Corn mazes Some of us grew up running along the rows on Grandpa’s farm, but city-dwellers may doubt the corn’s really as high as an elephant’s eye. That is, until they’re standing on tiptoes in the middle of a forest of rustling dry stalks, wondering which way to go.

Pumpkins!

Pumpkins Plump, petite, warty or smooth—one is never enough! 

How to make a pumpkin forest Our woodland scene has carved, etched and painted pumpkins (plus a few zero-effort masks). Click for free templates and instructions.

Changing leaves

Changing leaves We’ve heard it (or even said it ourselves) before: “The leaves don’t look so good this year. Spring was too wet. Summer was too dry.” The reality is we’re just impatient. Every year, the day comes when we drive home from work and discover our street alight with fiery maples and golden oaks. Fall is fleeting, yes, and a bit fickle, but nearly always as good as we remember.

First day of school Nervous energy. A hug and a kiss. A box of Crayolas, waxy, pointy-tipped and ready. Empty notebooks, packed backpacks and new beginnings.

Pumpkin-spiced everything Lattes, ice cream, muffins, granola, chai, beer, candles …

Candy corn As marshmallow Peeps are to spring, so candy corn is to autumn. Utterly pointless wedges of sugar that we dare you to resist when they’re sitting in a bowl on your coworker’s desk. Guilt-free through December 1. 

Fight songs

Fight songs Shake down the thunder, hail the victors, and plunge right through that line! Even if you mumble some of the words, count on goose bumps and instant camaraderie when the ol’ song starts blaring.

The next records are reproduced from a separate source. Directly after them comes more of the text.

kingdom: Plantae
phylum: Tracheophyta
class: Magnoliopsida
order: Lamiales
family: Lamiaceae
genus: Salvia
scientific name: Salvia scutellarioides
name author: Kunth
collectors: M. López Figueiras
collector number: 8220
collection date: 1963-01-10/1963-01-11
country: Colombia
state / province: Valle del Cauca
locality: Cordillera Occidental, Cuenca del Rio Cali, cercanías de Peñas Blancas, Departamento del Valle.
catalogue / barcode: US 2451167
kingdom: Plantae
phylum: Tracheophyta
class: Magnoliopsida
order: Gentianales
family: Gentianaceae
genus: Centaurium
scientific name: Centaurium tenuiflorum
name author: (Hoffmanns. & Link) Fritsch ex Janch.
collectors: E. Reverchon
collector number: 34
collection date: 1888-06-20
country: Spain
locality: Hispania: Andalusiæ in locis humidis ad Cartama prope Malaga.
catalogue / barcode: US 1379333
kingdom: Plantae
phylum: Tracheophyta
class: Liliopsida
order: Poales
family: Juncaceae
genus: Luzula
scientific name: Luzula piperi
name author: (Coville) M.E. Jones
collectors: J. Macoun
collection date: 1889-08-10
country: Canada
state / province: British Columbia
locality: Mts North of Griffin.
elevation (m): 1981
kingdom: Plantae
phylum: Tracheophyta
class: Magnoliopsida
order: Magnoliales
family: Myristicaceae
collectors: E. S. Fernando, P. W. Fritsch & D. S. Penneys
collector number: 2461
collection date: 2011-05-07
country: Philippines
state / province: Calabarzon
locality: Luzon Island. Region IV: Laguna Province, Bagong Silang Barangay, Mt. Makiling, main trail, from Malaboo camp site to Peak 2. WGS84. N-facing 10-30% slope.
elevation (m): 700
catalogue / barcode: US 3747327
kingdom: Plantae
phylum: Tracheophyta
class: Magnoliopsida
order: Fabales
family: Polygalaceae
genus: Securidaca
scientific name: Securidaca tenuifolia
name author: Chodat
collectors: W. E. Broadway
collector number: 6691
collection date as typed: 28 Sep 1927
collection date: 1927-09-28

Harvest landscapes Something deep in our Midwest souls stirs when we see a combine rolling across a cornfield, a season’s worth of hard work and watchful waiting coming to fruition, another year gone by.

Trick-or-treaters As a kid, you think it’s about the candy. But looking back, what sticks is the thrill of being out after dark, running from lawn to lawn with your friends, faces hidden behind painted whiskers and plastic masks, emboldened by a taste of independence even more sweet than the Snickers and Tootsie Pops weighing down your sack. 

Baking

Baking Soften, sift, beat, bake, whip. It's time to indulge. 

Ultimate Fall Celebration Cake If you love glam desserts, check out Minnesota blogger Amanda Reteke (iambaker.net), the baking wizard behind this crazy-rich, utterly unforgettable Chocolate Pumpkin Cake. See the recipe. Watch a short video about creating this cake.

Layers

Layers Pile on the cozy sweaters, tall boots, wool jackets and snuggly scarves.

Raking leaves By raking, of course, we mean jumping in the pile.

5ks After a long muggy summer, fall weather can make even people who wouldn’t run from a bear think about lacing up their shoes. Most autumn festivals include a fun, beginner-friendly 5K run (that’s 3.1 miles to you newbies) that provides the perfect motivation to get active.

Chili suppers We’ll leave debates about beans to the enthusiasts, and simply say—white or red; chicken, beef or veggie—we want a pile of grated orange cheese on top. Preferably a big one.

Mounds of mums Yellow, purple, magenta, bursting from pots outside the supermarket, cheerfully asking for a ride home and a spot on your stoop.

Flower bulbs The squirrels have their acorns. We Midwesterners have our tulips and daffodils, buried in the fall, hidden in the frozen ground through the winter, waiting patiently for spring.